HET STERVEN VAN JEZUS

 

"En Jezus, een grote stem van Zich gegeven hebbende, gaf de geest”

                                                                       (Markus 15:37)

 

In een van de eerste hoofdstukken lezen we de telkens terugkerende woorden: en hij stierf. Het is een macaber refrein, dat stemt tot grote somberheid en droefheid. De mensen werden toen heel oud; Adam en zijn geslacht bereikten soms bijna de leeftijd van duizend jaar. Toch geldt van hen allen uiteindelijk: en hij stierf.

 

Dit had ook geschreven kunnen staan van het sterven van Jezus. Ook Hij stierf! Maar direct valt het verschil ons op.
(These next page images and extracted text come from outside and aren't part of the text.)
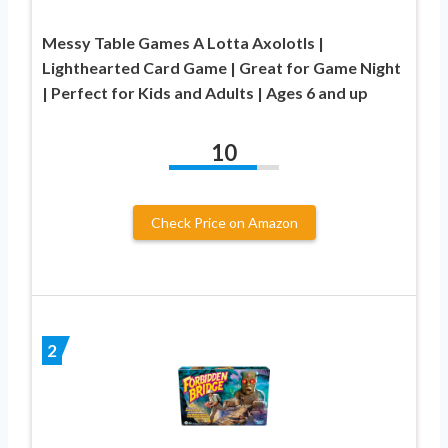
Messy Table Games A Lotta Axolotls |
Lighthearted Card Game | Great for Game Night
| Perfect for Kids and Adults | Ages 6 and up
10
Check Price on Amazon
2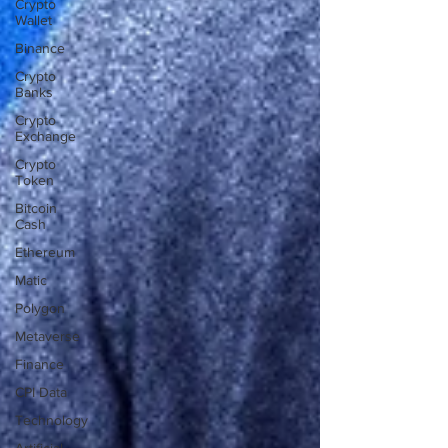
Crypto
Wallet
Binance
Crypto
Banks
Crypto
Exchange
Crypto
Token
Bitcoin
Cash
Ethereum
Matic
Polygon
Metaverse
Finance
CPI Data
Technology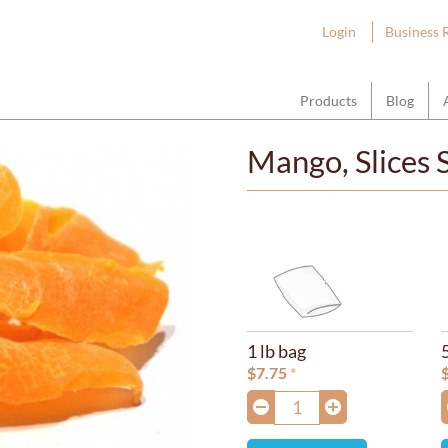
ount Hope Wholesale
Login
Business 
Products
Blog
Mango, Slices
1 lb bag
$
7.75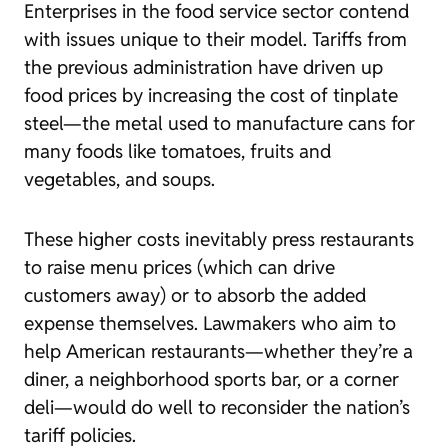
Enterprises in the food service sector contend
with issues unique to their model. Tariffs from
the previous administration have driven up
food prices by increasing the cost of tinplate
steel—the metal used to manufacture cans for
many foods like tomatoes, fruits and
vegetables, and soups.
These higher costs inevitably press restaurants
to raise menu prices (which can drive
customers away) or to absorb the added
expense themselves. Lawmakers who aim to
help American restaurants—whether they’re a
diner, a neighborhood sports bar, or a corner
deli—would do well to reconsider the nation’s
tariff policies.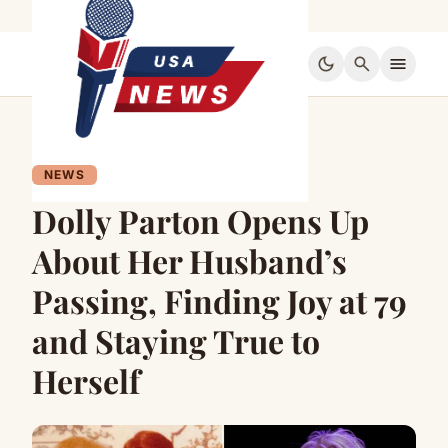
dark_mode
search
menu
NEWS
Dolly Parton Opens Up
About Her Husband’s
Passing, Finding Joy at 79
and Staying True to
Herself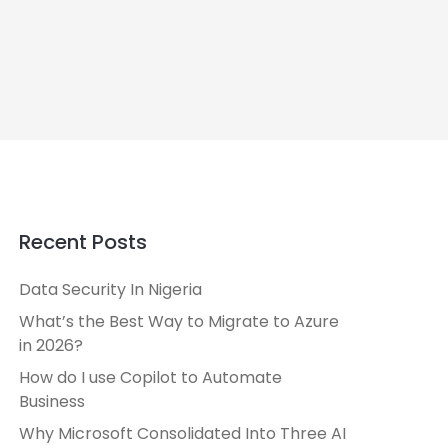
Recent Posts
Data Security In Nigeria
What’s the Best Way to Migrate to Azure
in 2026?
How do I use Copilot to Automate
Business
Why Microsoft Consolidated Into Three AI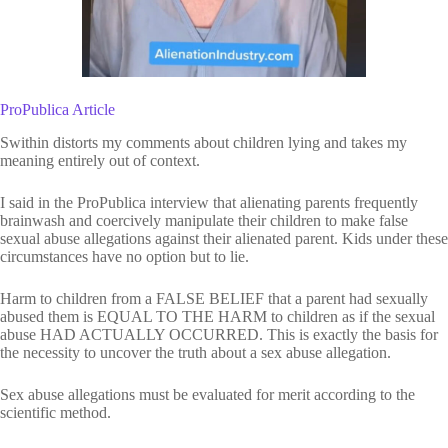
ProPublica Article
Swithin distorts my comments about children lying and takes my
meaning entirely out of context.
I said in the ProPublica interview that alienating parents frequently
brainwash and coercively manipulate their children to make false
sexual abuse allegations against their alienated parent. Kids under these
circumstances have no option but to lie.
Harm to children from a FALSE BELIEF that a parent had sexually
abused them is EQUAL TO THE HARM to children as if the sexual
abuse HAD ACTUALLY OCCURRED. This is exactly the basis for
the necessity to uncover the truth about a sex abuse allegation.
Sex abuse allegations must be evaluated for merit according to the
scientific method.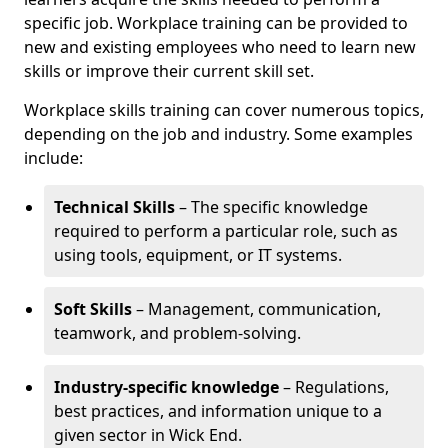
specific job. Workplace training can be provided to
new and existing employees who need to learn new
skills or improve their current skill set.
Workplace skills training can cover numerous topics,
depending on the job and industry. Some examples
include:
Technical Skills
– The specific knowledge
required to perform a particular role, such as
using tools, equipment, or IT systems.
Soft Skills
– Management, communication,
teamwork, and problem-solving.
Industry-specific knowledge
– Regulations,
best practices, and information unique to a
given sector in Wick End.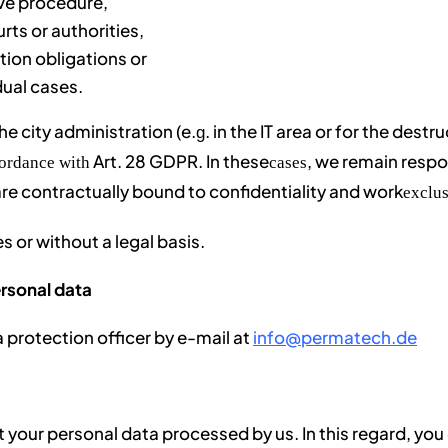
ive procedure,
rts or authorities,
tion obligations or
dual cases.
he city administration (e.
. in the IT area or for the destr
g
Art. 28 GDPR. In these
, we remain respo
cordance with
cases
are contractually bound to confidentiality and work
exclus
s or without a legal basis.
ersonal data
a protection officer by e-mail at
info@permatech.de
t your personal data processed by us. In this regard, yo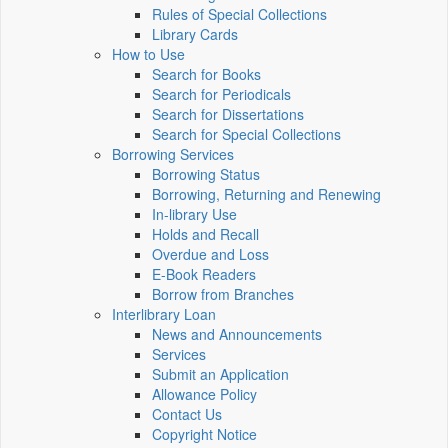
Rules of Special Collections
Library Cards
How to Use
Search for Books
Search for Periodicals
Search for Dissertations
Search for Special Collections
Borrowing Services
Borrowing Status
Borrowing, Returning and Renewing
In-library Use
Holds and Recall
Overdue and Loss
E-Book Readers
Borrow from Branches
Interlibrary Loan
News and Announcements
Services
Submit an Application
Allowance Policy
Contact Us
Copyright Notice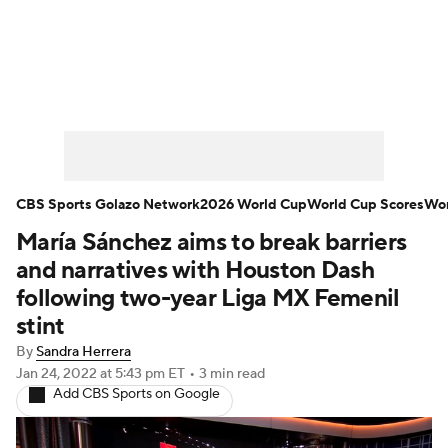
Soccer News
Champions League
NWSL
Serie A
Europa League
Premier League
MLS
Ligue 1
CBS Sports Golazo Network
2026 World Cup
World Cup Scores
Wor
María Sánchez aims to break barriers
Bundesliga
La Liga
Liga MX
and narratives with Houston Dash
Carabao Cup
World Cup
following two-year Liga MX Femenil
stint
EFL Championship
By
Sandra Herrera
Jan 24, 2022
at 5:43 pm ET
•
3 min read
Women's Champions League
Add CBS Sports on Google
Women's World Cup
Er staat iets anders, namelijk: Hij gaf de geest. Hij voegde er de woorden bij: "Vader, in Uwe handen beveel Ik Mijn geest”. Het sterven was voor Hem een daad van vrijwilligheid. Geen dwang vanuit de dood; Hij had immers reeds overwonnen aan het kruis. Hij moest wel sterven, zeker, maar Hij sterft als Overwinnaar. Hij gééft de geest.

 

De Heere heeft de dood overwonnen. Hij triomfeert volkomen over alle doodsmachten, waar wij zo veel mee te stellen hebben. Hij heeft thans de sleutels der hel en des doods. Dat is een troost voor een stervend geslacht.

Dat kàn een troost zijn. Ieder ervaart het niet zo. Nee, voor ons allen lijkt de dood oppermachtig. De Koning der verschrikking. Zo wordt hij genoemd.

Zo sterven mensen, zeker wel in deze tijd. We klampen ons aan het leven vast en we zien de dood als een ongewenste indringer. Het sterven van velen heeft vaak iets van gelatenheid; het kan nu eenmaal niet anders.

Ook Gods kinderen kunt u horen zeggen: we zouden nog wel graag even hier willen blijven. Dat zeggen we op alle leeftijden, ook als we al heel oud zijn.

Daarom is het zo mooi wat hier staat. De Heere Jezus heerst over de dood, ook al moet Hij sterven. Niet de dood neemt Zijn geest, maar Hij Zelf geeft de geest.

Wie Hem nu kent, mag datzelfde leren in zijn of haar leven. Die mag op het sterfbed uitroepen: We zijn meer dan overwinnaars.

Is dat reeds zo in uw en mijn leven?

Ach, hoe kleeft onze ziel aan het stof en hechten we ons aan de aarde.

Het komt omdat we op afstand leven van de Heere. De hemel trekt niet zo sterk. Paulus wel, hij kon zeggen: Het leven is mij Christus en het sterven gewin.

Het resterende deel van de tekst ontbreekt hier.